Luther was seven months into his deployment as a reconnaissance scout in Iraq’s violent Sunni Triangle in 2007 when he says a mortar shell slammed him to the ground. He later complained of stabbing eye pain and crippling migraines, but was told by a military doctor that he was faking his symptoms to avoid combat duty.
Luther says he was confined for a month in a 6- by 8-foot room without treatment. At one point, Luther acknowledges, he snapped – biting a guard and spitting in the face of a military chaplain.
After that episode, Luther says, the Army told him he could return home and keep his benefits if he signed papers admitting he had a personality disorder. If he didn’t sign, he said, he was told he would be kicked out eventually anyway.
Luther, whose account was first detailed by the Nation, signed the papers.
His case highlights the irony in many personality discharges. A person is screened mentally and physically before joining the military. But upon returning from combat, that same person is told he or she had a serious mental disorder that predated military service.
Despite the Defense Department’s reforms, groups such as the National Veterans Legal Services Program say they don’t have enough manpower to help all the veterans who believe they were wrongly denied benefits.
A congressional inquiry is under way to determine whether the Army is relying on a different designation – referred to as an “adjustment disorder” – to dismiss soldiers.
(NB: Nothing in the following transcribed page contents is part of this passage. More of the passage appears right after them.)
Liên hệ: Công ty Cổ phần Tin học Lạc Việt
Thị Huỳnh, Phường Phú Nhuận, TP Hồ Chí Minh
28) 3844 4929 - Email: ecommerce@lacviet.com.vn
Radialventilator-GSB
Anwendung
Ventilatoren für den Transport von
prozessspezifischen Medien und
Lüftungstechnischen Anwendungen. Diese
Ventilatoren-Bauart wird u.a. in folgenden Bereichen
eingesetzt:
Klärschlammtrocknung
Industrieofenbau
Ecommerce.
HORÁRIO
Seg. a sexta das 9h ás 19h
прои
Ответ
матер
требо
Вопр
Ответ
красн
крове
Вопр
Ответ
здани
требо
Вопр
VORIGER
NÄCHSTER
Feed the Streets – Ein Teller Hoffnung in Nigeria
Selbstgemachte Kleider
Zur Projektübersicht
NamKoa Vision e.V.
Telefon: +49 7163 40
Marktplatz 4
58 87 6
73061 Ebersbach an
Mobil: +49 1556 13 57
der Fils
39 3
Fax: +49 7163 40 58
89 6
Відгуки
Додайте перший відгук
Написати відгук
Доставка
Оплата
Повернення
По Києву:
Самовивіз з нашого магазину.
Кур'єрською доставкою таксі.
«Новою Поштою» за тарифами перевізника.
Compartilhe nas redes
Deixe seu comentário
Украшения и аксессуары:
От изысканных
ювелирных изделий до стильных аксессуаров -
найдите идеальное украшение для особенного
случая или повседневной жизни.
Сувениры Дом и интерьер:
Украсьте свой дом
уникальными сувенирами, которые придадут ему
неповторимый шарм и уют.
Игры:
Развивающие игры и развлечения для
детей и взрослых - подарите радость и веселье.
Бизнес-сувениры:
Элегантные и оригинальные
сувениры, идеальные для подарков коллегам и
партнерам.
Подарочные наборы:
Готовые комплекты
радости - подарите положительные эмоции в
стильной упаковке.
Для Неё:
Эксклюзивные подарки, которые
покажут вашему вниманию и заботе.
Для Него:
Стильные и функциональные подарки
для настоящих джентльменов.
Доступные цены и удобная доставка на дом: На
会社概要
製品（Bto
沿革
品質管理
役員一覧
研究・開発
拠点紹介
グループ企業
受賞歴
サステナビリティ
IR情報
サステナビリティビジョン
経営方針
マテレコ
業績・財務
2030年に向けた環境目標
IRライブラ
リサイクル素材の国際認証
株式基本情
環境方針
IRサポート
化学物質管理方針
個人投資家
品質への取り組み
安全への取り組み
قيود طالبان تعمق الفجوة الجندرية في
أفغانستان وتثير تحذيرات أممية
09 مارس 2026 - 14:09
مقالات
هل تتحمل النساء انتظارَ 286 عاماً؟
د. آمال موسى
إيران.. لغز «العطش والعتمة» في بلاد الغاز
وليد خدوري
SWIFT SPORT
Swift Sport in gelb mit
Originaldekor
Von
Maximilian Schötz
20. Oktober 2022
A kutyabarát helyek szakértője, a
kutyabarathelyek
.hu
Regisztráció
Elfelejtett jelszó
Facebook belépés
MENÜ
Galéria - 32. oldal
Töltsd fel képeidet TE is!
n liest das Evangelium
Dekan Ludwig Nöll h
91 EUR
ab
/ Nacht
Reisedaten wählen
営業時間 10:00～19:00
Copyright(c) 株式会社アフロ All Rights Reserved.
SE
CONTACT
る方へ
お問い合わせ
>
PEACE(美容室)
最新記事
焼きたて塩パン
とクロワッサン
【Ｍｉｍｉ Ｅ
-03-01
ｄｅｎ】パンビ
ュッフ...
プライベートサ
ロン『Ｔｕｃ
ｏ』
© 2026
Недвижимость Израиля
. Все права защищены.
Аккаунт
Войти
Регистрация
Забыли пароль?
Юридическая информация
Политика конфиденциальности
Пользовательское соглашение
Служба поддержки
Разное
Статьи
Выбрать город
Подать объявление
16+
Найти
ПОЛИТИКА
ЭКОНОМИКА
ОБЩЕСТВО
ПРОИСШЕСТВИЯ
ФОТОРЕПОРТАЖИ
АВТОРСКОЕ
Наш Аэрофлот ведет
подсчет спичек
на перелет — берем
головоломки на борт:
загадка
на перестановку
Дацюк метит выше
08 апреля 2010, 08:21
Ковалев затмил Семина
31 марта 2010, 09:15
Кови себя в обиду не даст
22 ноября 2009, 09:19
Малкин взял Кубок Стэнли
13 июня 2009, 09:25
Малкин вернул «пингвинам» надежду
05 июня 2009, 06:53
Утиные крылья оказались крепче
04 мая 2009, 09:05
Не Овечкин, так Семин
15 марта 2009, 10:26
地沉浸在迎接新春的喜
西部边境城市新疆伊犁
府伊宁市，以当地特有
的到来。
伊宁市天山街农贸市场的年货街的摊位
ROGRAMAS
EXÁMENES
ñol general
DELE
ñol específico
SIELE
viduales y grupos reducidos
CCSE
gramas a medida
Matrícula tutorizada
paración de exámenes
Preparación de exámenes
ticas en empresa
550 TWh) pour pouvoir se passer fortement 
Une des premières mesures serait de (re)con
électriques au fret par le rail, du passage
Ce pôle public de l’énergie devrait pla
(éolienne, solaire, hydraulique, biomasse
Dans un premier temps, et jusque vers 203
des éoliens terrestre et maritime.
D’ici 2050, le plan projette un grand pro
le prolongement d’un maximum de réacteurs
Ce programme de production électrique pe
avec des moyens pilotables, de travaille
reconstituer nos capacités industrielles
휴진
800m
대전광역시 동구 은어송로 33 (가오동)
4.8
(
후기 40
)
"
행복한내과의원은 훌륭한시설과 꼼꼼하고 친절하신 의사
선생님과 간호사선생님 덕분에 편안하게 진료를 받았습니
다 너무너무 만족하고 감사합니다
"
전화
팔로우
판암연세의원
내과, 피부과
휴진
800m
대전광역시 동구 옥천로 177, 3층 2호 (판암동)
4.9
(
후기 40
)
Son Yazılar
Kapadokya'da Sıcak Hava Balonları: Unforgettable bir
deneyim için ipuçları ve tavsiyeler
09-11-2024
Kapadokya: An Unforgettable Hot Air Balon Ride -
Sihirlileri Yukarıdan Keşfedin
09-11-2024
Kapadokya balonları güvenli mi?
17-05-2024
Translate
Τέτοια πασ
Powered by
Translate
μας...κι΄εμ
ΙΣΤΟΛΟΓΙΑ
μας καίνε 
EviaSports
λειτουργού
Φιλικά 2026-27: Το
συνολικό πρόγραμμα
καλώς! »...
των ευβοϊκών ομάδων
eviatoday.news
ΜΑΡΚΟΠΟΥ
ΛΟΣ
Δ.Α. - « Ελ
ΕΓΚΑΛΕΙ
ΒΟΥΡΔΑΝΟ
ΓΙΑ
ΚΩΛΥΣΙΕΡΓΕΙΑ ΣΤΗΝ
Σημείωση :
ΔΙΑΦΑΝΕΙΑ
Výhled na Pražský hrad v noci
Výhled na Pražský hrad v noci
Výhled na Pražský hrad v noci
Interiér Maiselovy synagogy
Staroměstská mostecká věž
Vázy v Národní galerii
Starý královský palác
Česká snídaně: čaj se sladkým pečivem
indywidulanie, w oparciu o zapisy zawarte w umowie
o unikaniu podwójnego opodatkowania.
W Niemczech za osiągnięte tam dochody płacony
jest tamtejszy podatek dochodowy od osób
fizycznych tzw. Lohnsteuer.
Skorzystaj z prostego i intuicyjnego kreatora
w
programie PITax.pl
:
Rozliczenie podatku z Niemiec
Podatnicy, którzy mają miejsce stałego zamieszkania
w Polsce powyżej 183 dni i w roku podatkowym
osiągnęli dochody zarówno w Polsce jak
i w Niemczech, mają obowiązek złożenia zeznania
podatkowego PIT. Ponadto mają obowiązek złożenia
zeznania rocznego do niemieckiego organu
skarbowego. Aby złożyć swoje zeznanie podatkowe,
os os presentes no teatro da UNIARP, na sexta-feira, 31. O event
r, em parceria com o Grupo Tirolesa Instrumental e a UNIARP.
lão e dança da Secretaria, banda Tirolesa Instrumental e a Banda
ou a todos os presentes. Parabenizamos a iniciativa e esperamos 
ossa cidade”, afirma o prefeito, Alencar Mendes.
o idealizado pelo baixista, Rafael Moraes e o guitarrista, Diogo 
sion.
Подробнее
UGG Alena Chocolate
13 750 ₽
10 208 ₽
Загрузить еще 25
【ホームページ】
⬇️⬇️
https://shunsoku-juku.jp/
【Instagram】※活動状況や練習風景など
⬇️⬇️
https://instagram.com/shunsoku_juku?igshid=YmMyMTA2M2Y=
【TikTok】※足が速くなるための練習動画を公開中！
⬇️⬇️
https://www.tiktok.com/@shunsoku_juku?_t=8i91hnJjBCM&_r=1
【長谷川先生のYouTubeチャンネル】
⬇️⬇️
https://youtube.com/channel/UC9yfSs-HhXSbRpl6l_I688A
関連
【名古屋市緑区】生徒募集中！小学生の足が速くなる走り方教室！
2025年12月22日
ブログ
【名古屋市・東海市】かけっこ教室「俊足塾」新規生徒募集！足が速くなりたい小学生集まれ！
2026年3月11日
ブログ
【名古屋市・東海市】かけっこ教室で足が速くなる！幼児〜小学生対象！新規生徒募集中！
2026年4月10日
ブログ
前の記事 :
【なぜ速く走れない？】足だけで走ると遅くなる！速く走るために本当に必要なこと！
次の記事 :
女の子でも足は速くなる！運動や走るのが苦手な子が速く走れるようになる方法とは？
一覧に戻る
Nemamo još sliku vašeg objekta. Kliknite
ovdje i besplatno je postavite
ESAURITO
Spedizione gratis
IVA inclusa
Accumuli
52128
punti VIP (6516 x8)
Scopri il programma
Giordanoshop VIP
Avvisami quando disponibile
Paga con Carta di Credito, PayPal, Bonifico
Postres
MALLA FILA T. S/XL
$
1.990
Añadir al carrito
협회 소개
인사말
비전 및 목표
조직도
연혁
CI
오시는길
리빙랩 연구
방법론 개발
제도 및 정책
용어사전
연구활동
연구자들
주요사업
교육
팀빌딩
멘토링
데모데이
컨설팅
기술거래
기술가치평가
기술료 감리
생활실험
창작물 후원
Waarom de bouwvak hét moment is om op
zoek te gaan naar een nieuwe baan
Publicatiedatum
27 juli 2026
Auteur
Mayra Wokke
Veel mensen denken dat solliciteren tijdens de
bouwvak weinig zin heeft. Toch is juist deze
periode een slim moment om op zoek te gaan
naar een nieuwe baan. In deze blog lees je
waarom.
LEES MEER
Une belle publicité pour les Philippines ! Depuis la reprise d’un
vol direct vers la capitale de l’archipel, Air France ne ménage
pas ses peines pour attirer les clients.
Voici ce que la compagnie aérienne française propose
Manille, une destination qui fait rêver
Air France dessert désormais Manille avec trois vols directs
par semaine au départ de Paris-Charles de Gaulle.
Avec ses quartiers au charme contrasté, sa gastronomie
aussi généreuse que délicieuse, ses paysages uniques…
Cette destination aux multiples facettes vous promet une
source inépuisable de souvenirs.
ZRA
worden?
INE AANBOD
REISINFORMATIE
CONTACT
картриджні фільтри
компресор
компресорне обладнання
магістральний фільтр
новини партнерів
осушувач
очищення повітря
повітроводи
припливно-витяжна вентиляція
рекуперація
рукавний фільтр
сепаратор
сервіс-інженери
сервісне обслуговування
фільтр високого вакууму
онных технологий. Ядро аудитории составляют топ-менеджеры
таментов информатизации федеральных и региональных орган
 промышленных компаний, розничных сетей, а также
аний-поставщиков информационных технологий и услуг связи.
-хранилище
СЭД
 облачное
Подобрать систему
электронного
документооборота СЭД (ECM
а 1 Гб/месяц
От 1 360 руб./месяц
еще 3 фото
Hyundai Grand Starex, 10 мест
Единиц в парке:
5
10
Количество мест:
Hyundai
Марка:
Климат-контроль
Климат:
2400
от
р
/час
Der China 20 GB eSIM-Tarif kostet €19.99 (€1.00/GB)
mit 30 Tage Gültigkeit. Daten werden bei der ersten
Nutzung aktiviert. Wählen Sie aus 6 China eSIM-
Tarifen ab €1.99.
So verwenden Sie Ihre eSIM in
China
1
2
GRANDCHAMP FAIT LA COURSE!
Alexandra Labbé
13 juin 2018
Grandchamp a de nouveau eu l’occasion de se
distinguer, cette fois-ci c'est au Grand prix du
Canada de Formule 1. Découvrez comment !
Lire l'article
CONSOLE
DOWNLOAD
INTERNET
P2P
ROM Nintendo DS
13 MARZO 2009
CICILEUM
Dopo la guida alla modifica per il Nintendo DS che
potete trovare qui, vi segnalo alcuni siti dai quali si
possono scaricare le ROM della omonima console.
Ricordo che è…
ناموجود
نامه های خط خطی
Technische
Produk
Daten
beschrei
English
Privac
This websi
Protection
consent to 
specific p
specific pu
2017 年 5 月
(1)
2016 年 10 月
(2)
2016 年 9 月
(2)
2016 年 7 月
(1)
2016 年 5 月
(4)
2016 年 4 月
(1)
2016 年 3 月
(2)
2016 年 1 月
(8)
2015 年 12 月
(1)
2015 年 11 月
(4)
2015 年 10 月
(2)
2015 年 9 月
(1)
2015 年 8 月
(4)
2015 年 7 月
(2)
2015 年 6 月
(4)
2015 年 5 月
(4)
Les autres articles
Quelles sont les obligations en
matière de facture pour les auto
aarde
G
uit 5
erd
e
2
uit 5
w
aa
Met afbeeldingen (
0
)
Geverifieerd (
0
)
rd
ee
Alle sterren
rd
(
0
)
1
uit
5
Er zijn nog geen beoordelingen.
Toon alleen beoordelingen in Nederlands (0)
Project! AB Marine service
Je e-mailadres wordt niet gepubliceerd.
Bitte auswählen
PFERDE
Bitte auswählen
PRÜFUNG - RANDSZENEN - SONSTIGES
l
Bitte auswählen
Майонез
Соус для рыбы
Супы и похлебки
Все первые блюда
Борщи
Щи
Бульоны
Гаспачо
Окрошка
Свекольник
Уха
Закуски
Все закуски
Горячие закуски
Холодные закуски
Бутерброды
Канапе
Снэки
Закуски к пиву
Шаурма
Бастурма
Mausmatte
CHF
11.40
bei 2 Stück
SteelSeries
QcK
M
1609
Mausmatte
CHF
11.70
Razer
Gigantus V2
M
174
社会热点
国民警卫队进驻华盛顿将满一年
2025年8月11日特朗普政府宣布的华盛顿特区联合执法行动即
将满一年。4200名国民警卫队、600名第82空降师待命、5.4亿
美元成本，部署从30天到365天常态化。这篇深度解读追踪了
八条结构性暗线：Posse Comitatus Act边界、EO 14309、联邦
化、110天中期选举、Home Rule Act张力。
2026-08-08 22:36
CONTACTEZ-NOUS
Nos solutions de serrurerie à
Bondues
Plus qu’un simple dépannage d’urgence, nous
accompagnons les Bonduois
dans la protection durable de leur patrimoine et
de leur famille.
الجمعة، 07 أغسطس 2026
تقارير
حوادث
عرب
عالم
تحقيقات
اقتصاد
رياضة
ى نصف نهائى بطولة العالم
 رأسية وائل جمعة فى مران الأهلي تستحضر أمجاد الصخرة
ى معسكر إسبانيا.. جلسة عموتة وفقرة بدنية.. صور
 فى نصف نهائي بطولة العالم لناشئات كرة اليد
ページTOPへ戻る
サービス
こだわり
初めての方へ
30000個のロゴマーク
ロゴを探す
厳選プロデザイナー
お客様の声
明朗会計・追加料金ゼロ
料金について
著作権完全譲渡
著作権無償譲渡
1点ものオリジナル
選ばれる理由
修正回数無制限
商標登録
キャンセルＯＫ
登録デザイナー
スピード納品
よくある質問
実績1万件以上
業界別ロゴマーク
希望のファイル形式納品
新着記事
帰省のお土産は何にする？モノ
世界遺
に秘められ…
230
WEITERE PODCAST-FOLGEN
Sen. Kit Bond, a Missouri Republican, wants the Pentagon to explain why the number of these discharges doubled between 2006 and 2009 and how many of those qualified to retain their benefits.
As for Luther, he got lucky. After about a year, he says, the Veterans Administration agreed to re-evaluate him and decided that he suffers from post-traumatic stress syndrome coupled with traumatic brain injury. The ruling gives him access to a psychologist and psychiatrist every two weeks, despite his discharge status, he said.
But Luther still struggles. In June, he received word that the Army had turned down his appeal to correct his record, which means he could never return to the service or retire with full benefits.
“When I was in uniform, that defined me,” he said. “It’s what made me, me.”